Finding product and power combinations of roots of cubic Let $\alpha_1,\alpha_2,\alpha_3 \in \mathbb{C}$ be the roots of the polynomial $f(x)=x^3-x+z$. What is the irreducible polynomial of $\beta=\alpha_1^k\alpha_2^j$ over $\mathbb{Q}$ for positive integers k and j?
having either j,k=0 is trivial
j,k=1 gives
$\;x^3-x^2-1$.
j=1,k=2 results in the following sextic, which I beleive can be rededuced to two cubics, but I don't know how:
$x^6-3zx^5+(6z^2-1)x^4+(2z-7z^3)x^3+(6z^4-z^2)x^2-3z^5x+z^6=0$
Edit:
wolframalpha  seems to suggest the sextic is solvable (in this case , letting z =1/5)
https://www.wolframalpha.com/input/?i=x%5E6-3*%281%2F5%29x%5E5%2B%286%281%2F5%29%5E2-1%29x%5E4%2B%282*%281%2F5%29-7*%281%2F5%29%5E3%29x%5E3%2B%286*%281%2F5%29%5E4-%281%2F5%29%5E2%29x%5E2-3*%281%2F5%29%5E5*x%2B%281%2F5%29%5E6%3D0
the output suggests the sexic is of the form $(a-x)^6+b(a-x)^4+c(a-x)^2+d$
equating the coefficients a,b,c,d gives the desired result
$a=z/2,b=9z^2/4-1,c=(z^2/16)(27z^2+8),d=(z^4/64)(27z^2-4)$
this is obviously solvable
remains to be de determined if this works for all j,k
 A: $p_j^{(f)}=\alpha_1^j+\alpha_2^j+\alpha_3^j$ can be calculated in terms of the coefficients of $f(x)$ by Newton's identities.
The polynomial $g(x)=x^3f\left(\frac{1}{x}\right)=z\,x^3-x^2+1$ has roots $\,\frac{1}{\alpha_p}\,$, so $p_k^{(g)}=\frac{1}{\alpha_1^k}+\frac{1}{\alpha_2^k}+\frac{1}{\alpha_3^k}$ can also be calculated in terms of $z$ using the same identities.
For $j=k$ it follows that $\beta_1=\alpha_2^k\alpha_3^k, \beta_2=\alpha_1^k\alpha_3^k, \beta_3=\alpha_1^k\alpha_2^k$ are the roots of the cubic $t^3 - e_1 t^2 + e_2 t - e_3$ where:

*

*$e_1=\beta_1+\beta_2+\beta_3=\left(\alpha_1\alpha_2\alpha_3\right)^k \left(\frac{1}{\alpha_1^k}+\frac{1}{\alpha_2^k}+\frac{1}{\alpha_3^k}\right)=(-z)^k \,p_k^{(g)}$


*$e_2 = \beta_1\beta_2+\beta_1\beta_3+\beta_2\beta_3=\left(\alpha_1\alpha_2\alpha_3\right)^k \left(\alpha_1^k+\alpha_2^k+\alpha_3^k\right)=(-z)^k\,p_k^{(f)}$


*$e_3 = \beta_2\beta_2\beta_3=\left(\alpha_1\alpha_2\alpha_3\right)^{2k}=z^{2k}$
For $j \ne k\,$, it follows using a similar argument that $x=\alpha_i^k$ will be the roots of a cubic $k(x)$, and $y=\alpha_i^j$ the roots of a different cubic $j(y)$. The products $\beta=\alpha_i^k\alpha_{i^i}^j \,\big|_{i \ne i'}$ will be the roots of a sextic, which is irreducible in the general case.
Computationally, the polynomial in $t=xy$ can be determined by eliminating $x$ between $k(x)=0$ and $j(t/x)=0$ using for example resultants.
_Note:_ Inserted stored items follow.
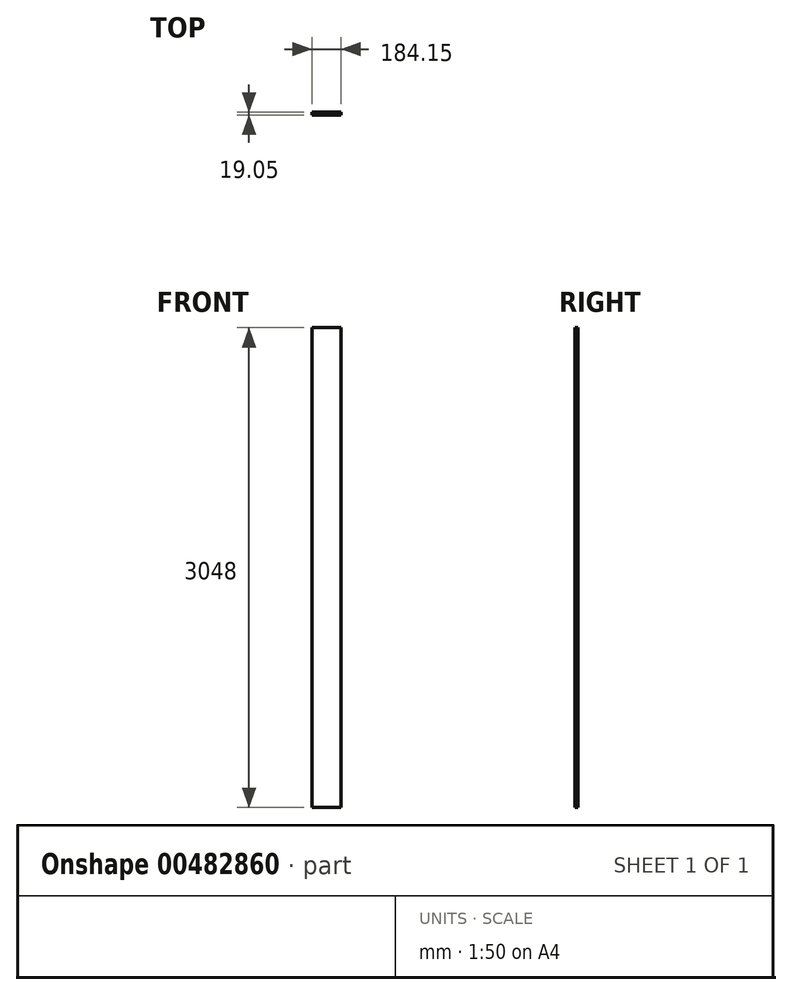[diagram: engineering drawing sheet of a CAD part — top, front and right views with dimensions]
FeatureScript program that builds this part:
annotation { "Feature Type Name" : "Feature", "Feature Type Description" : "" }
export const myFeature = defineFeature(function(context is Context, id is Id, definition is map)
    precondition{}
    {
        {
            var Q0;
            Q0=qCreatedBy(makeId("Front.planeOp"),FACE);
            var sketch = newSketch(context, id + "F0", { "sketchPlane" : qUnion([Q0])});
            skLineSegment(sketch, "E0.bottom", {"start": v(0, 3048) * mm, "end": v(184.15, 3048) * mm});
            skLineSegment(sketch, "E0.top", {"start": v(0, 0) * mm, "end": v(184.15, 0) * mm});
            skLineSegment(sketch, "E0.left", {"start": v(0, 3048) * mm, "end": v(0, 0) * mm});
            skLineSegment(sketch, "E0.right", {"start": v(184.15, 3048) * mm, "end": v(184.15, 0) * mm});
            skSolve(sketch);
        }
        {
            var Q0;
            Q0 = qSketchRegion(id + "F0", true);
            extrude(context, id + "F1", {"entities" : qUnion([Q0]), "depth" : 19.05 * mm});
        }
    });
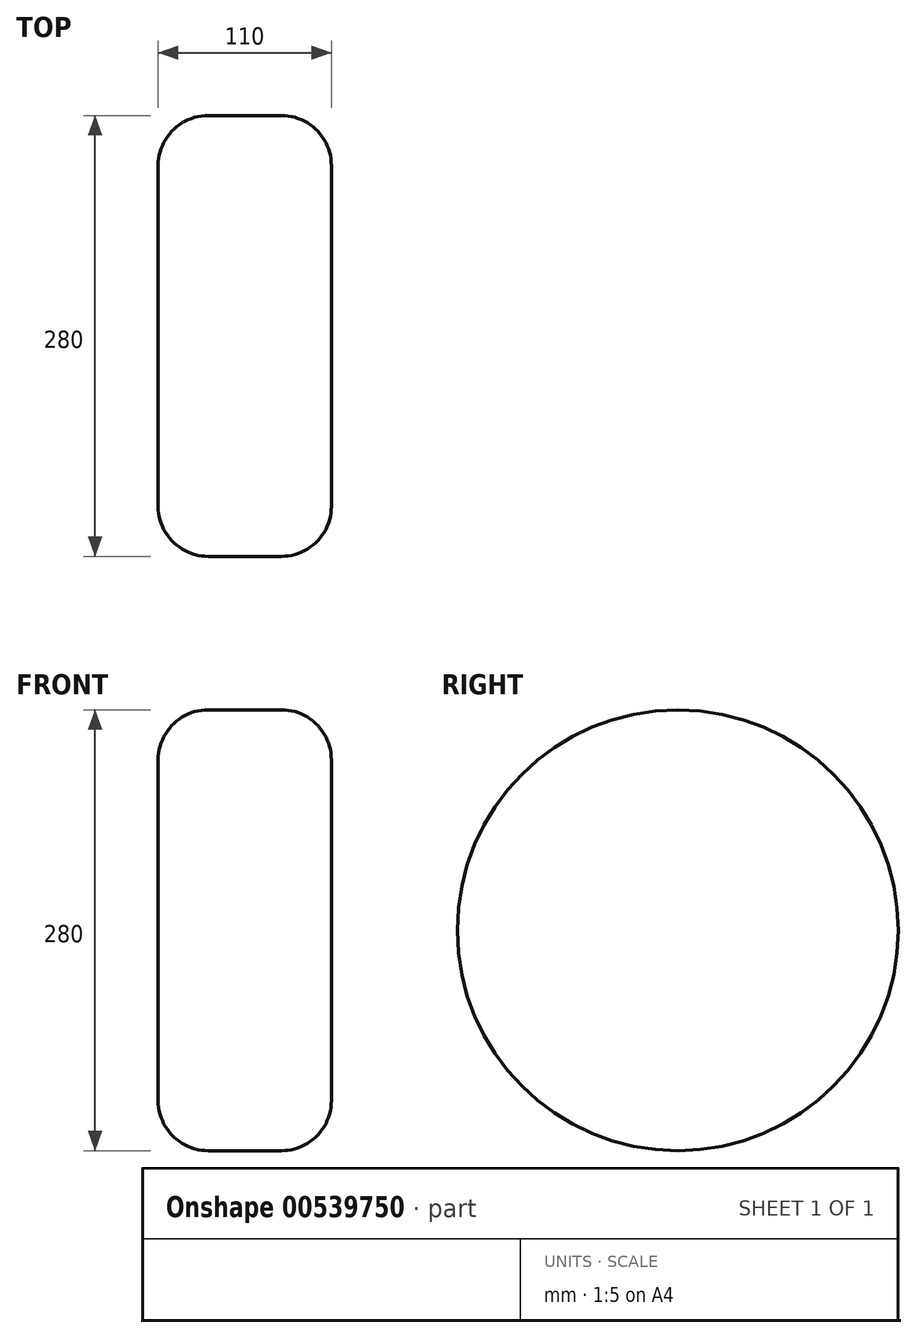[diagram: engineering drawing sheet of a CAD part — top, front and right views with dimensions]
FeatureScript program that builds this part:
annotation { "Feature Type Name" : "Feature", "Feature Type Description" : "" }
export const myFeature = defineFeature(function(context is Context, id is Id, definition is map)
    precondition{}
    {
        {
            var Q0;
            Q0=qCreatedBy(makeId("Right.planeOp"),FACE);
            var sketch = newSketch(context, id + "F0", { "sketchPlane" : qUnion([Q0])});
            skCircle(sketch, "E0", {"center": v(0, 0) * mm, "radius": 140 * mm});
            skSolve(sketch);
        }
        {
            var Q0;
            Q0=makeQuery(id+"F0.imprint","IMPRINT",FACE,{"disambiguationData":[TD([[makeQuery(id+"F0.imprint","IMPRINT",EDGE,{"derivedFrom":sQuery(id+"F0.wireOp",EDGE,"E0")}),1.0]])]});
            extrude(context, id + "F1", {"entities" : qUnion([Q0]), "depth" : 110 * mm, "offsetDistance" : 25 * mm});
        }
        {
            var Q0;
            Q0=makeQuery(id+"F1.opExtrude","CAP_EDGE",EDGE,{"disambiguationData":[OSD([sQuery(id+"F0.wireOp",EDGE,"E0")])],"isStart":false});
            var Q1;
            Q1=makeQuery(id+"F1.opExtrude","CAP_EDGE",EDGE,{"disambiguationData":[OSD([sQuery(id+"F0.wireOp",EDGE,"E0")])],"isStart":true});
            fillet(context, id + "F2", {"entities" : qUnion([Q0, Q1]), "radius" : 31.73 * mm, "tangentPropagation" : true, "allowEdgeOverflow" : false});
        }
    });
This will give a polynomial of degree $3 \cdot 3=9$ in $t$, but it is known that three of the roots $\alpha_1^{k+j}, \alpha_2^{k+j}, \alpha_3^{k+j}$ satisfy a cubic which can be factored out, leaving a polynomial of degree $9 - 3 = 6\,$.